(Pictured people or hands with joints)
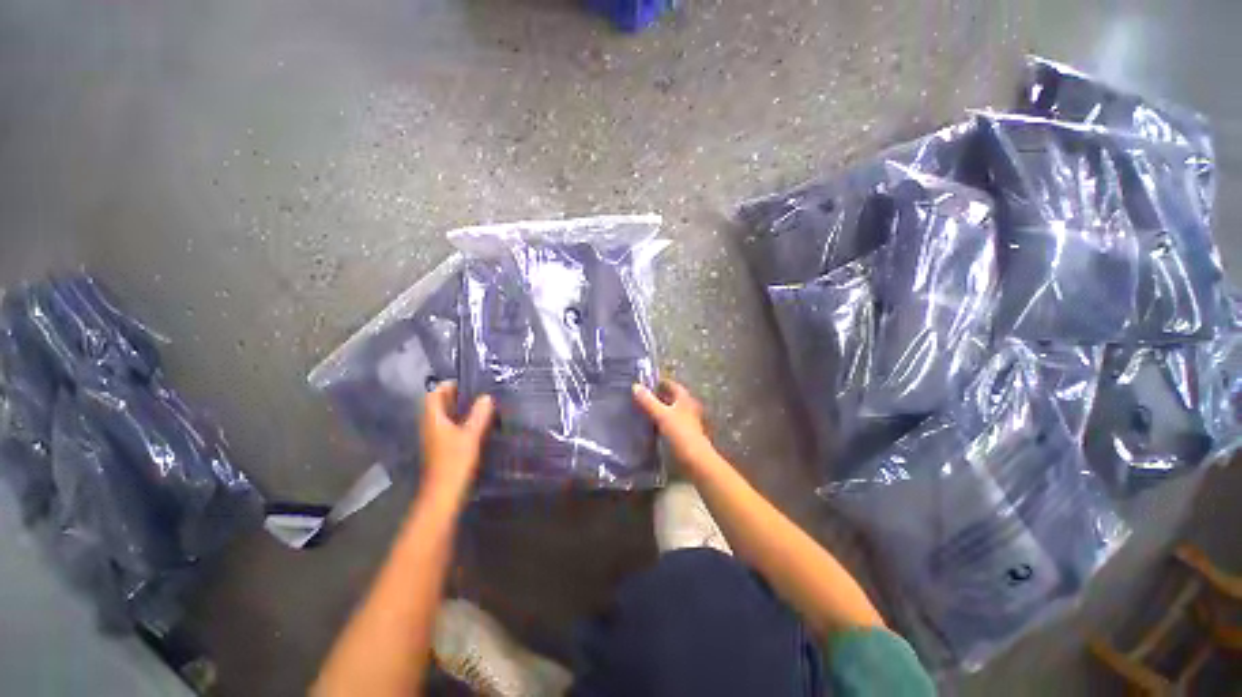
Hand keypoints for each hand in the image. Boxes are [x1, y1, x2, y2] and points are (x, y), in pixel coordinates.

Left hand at [420, 381, 494, 499]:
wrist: (444, 494)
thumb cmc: (455, 461)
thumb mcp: (471, 435)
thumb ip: (479, 415)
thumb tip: (486, 397)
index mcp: (433, 419)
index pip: (434, 394)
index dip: (447, 385)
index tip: (467, 381)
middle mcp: (431, 426)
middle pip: (439, 405)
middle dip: (456, 396)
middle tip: (478, 391)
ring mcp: (435, 438)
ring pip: (445, 417)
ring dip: (459, 409)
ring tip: (481, 405)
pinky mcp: (442, 448)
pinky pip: (450, 427)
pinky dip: (461, 421)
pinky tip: (478, 424)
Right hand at [633, 378, 716, 466]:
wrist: (694, 460)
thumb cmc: (680, 433)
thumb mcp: (661, 415)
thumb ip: (648, 401)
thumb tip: (635, 386)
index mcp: (684, 399)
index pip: (671, 385)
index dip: (659, 383)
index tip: (644, 383)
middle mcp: (686, 407)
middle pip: (670, 398)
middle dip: (657, 396)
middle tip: (639, 396)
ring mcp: (685, 421)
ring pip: (669, 411)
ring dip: (657, 410)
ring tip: (640, 410)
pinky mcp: (682, 434)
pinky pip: (668, 423)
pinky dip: (659, 422)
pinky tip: (648, 425)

**YOUR TASK:**
Find every line in the records that has the word "ring". Copy those lines.

**WRITTEN ANSWER:**
ring mcp: (435, 438)
ring pip: (445, 417)
ring dip: (459, 409)
ring tip: (481, 405)
ring mcp: (685, 421)
ring pip: (669, 411)
ring dip: (657, 410)
ring tip: (640, 410)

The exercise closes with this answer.